Member of the National Assembly for Réunion's 1st constituency
- Incumbent
- Assumed office 14 July 2020
- Preceded by: Ericka Bareigts
- In office 12 March 2016 – 17 June 2017
- Preceded by: Ericka Bareigts
- Succeeded by: Ericka Bareigts

Municipal Councillor of Saint-Denis, Reunion
- In office 16 March 2008 – 16 March 2014

Personal details
- Born: 14 August 1960 (age 65) Saint-Denis, Réunion
- Party: Socialist Party
- Alma mater: University of La Réunion

= Philippe Naillet =

French politician

Philippe Naillet (born 14 August 1960 in Saint-Denis, Reunion) is a French politician. A member of the Socialist Party and a municipal councillor of Saint-Denis, he was the substitute for Ericka Bareigts, the successful candidate for Réunion's 1st constituency in the 2012 election.
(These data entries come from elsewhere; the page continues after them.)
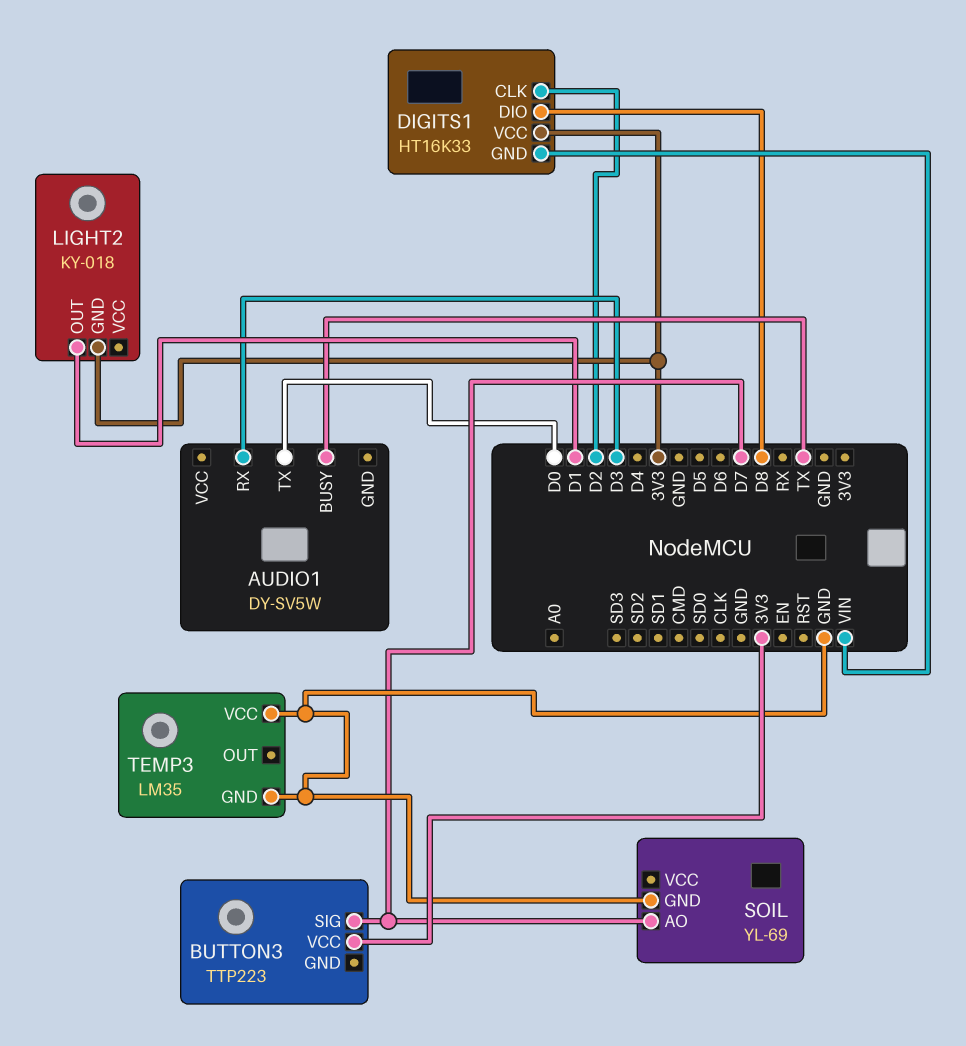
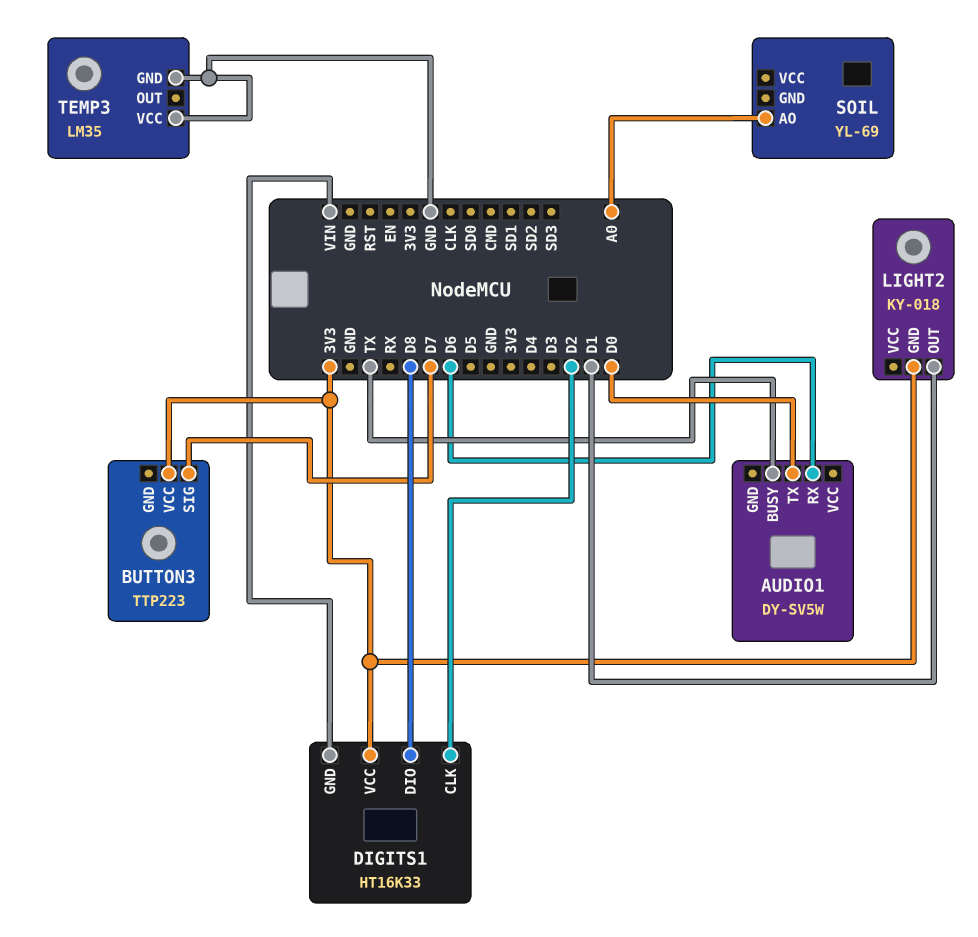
AUDIO1 pin RX: D3 -> D6
SOIL pin AO: D7 -> A0
SOIL pin GND: GND -> none

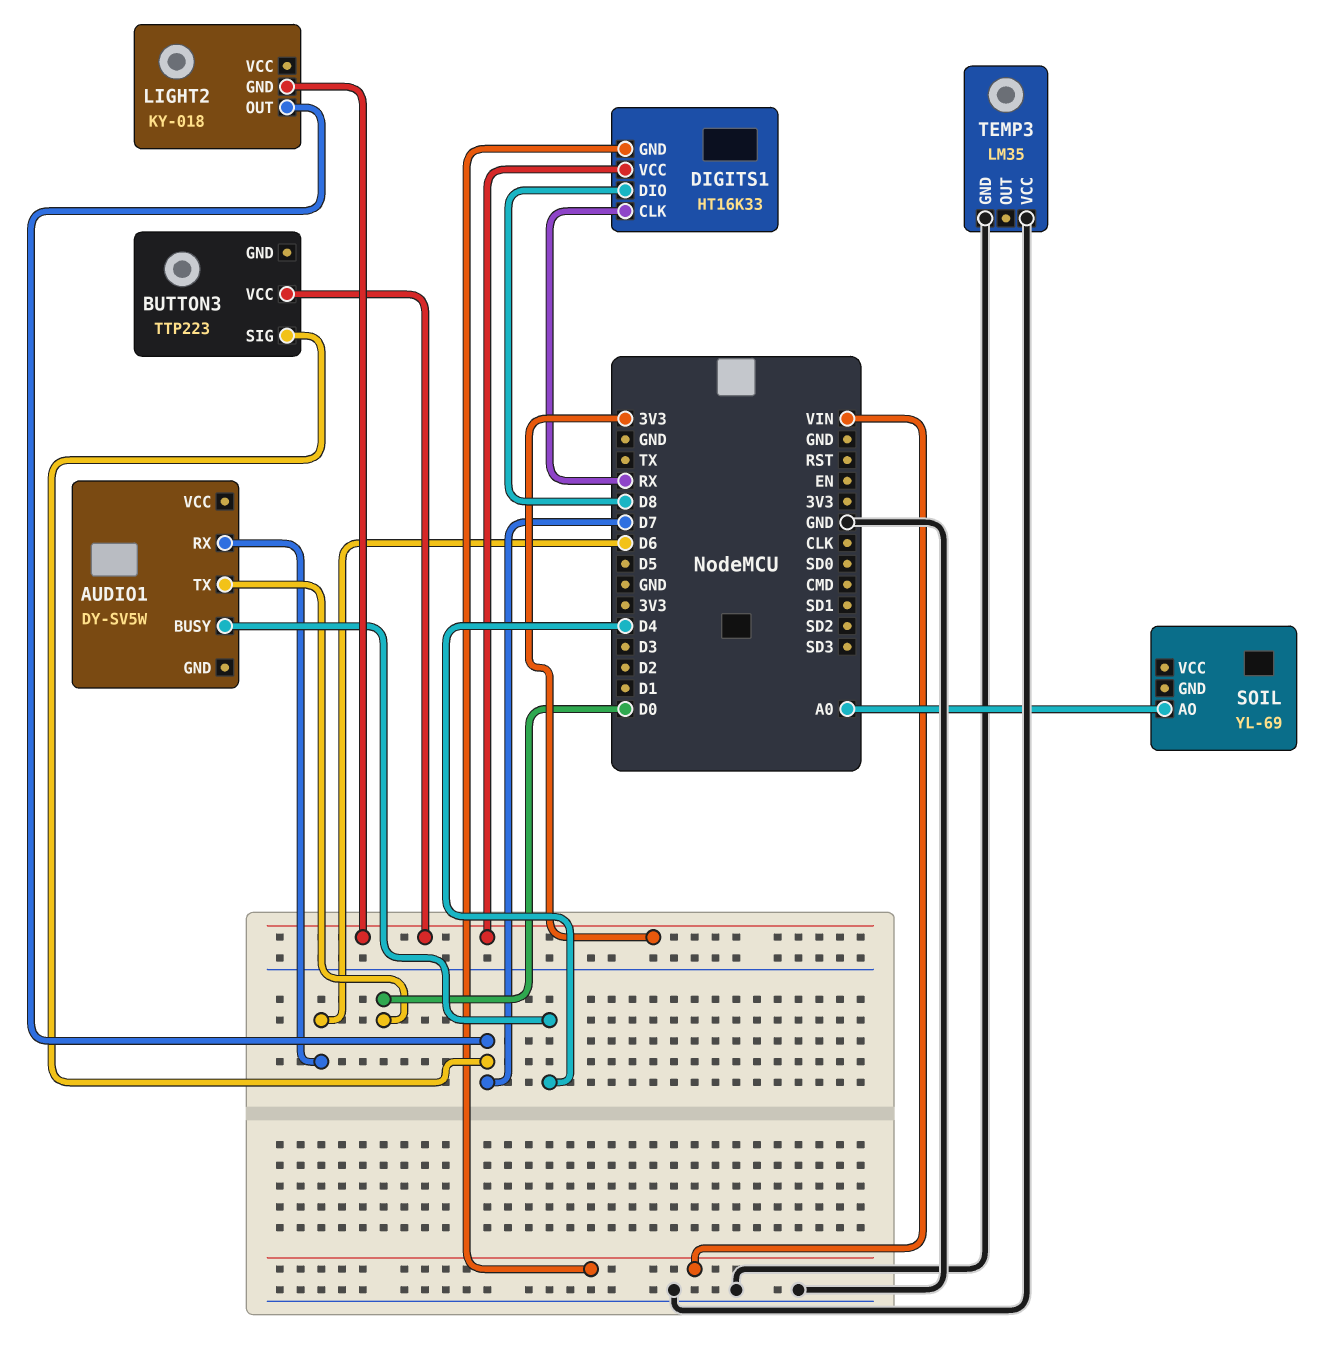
AUDIO1 pin BUSY: TX -> D4
DIGITS1 pin CLK: D2 -> RX
LIGHT2 pin OUT: D1 -> D7

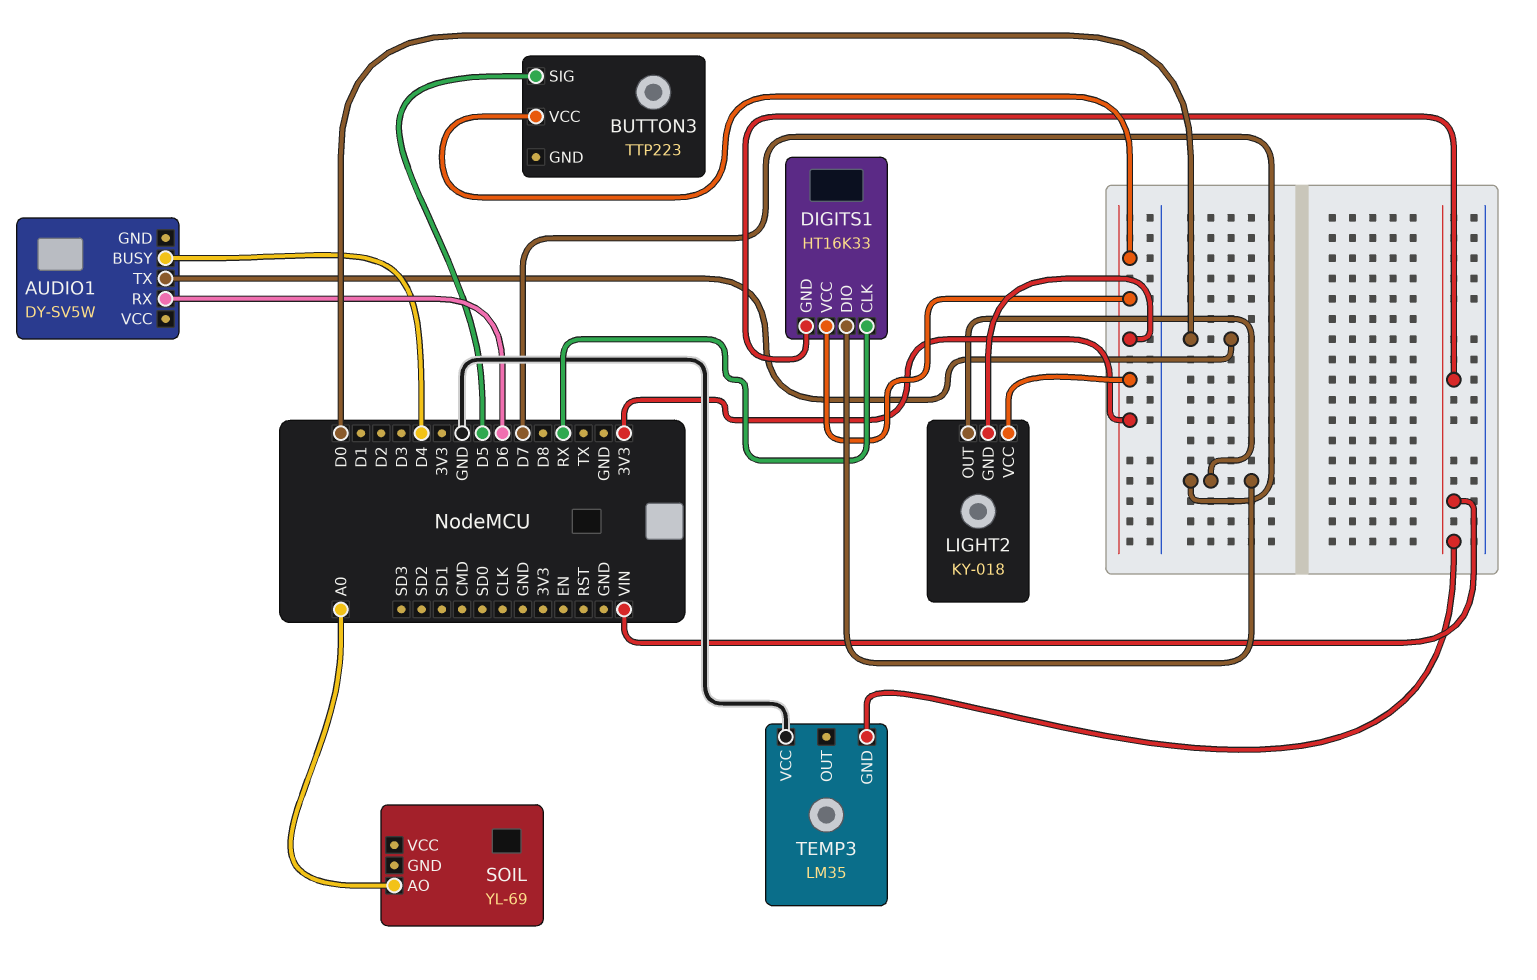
BUTTON3 pin SIG: D7 -> D5
DIGITS1 pin DIO: D8 -> D7
LIGHT2 pin VCC: none -> 3V3
TEMP3 pin GND: GND -> VIN

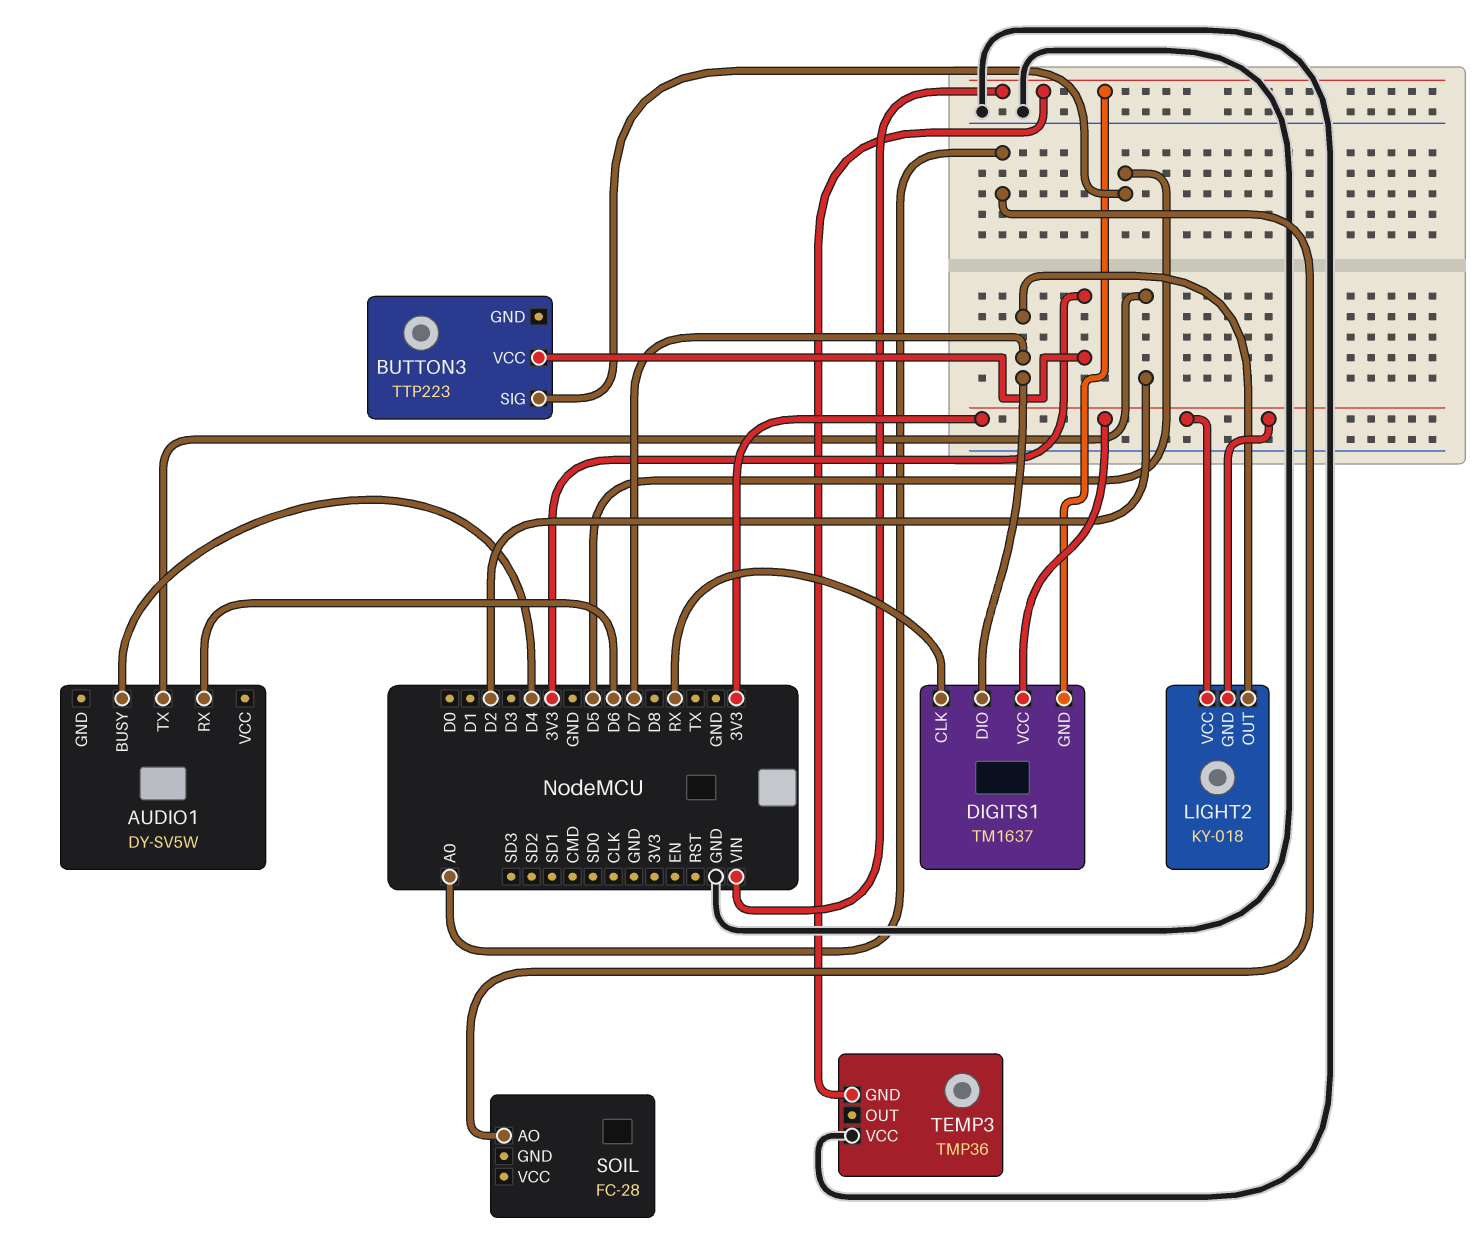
AUDIO1 pin TX: D0 -> D2
DIGITS1: HT16K33 -> TM1637
SOIL: YL-69 -> FC-28
TEMP3: LM35 -> TMP36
He replaced Bareigts when she was appointed Minister of Overseas France in 2016 and served as deputy until the 2017 election.

==Early life and career==
Naillet studied at the University of Reunion. He was then a Life Insurance Inspector for AG2R La Mondiale.

==Political positions==
In 2023, Naillet publicly endorsed the re-election of the Socialist Party's chairman Olivier Faure.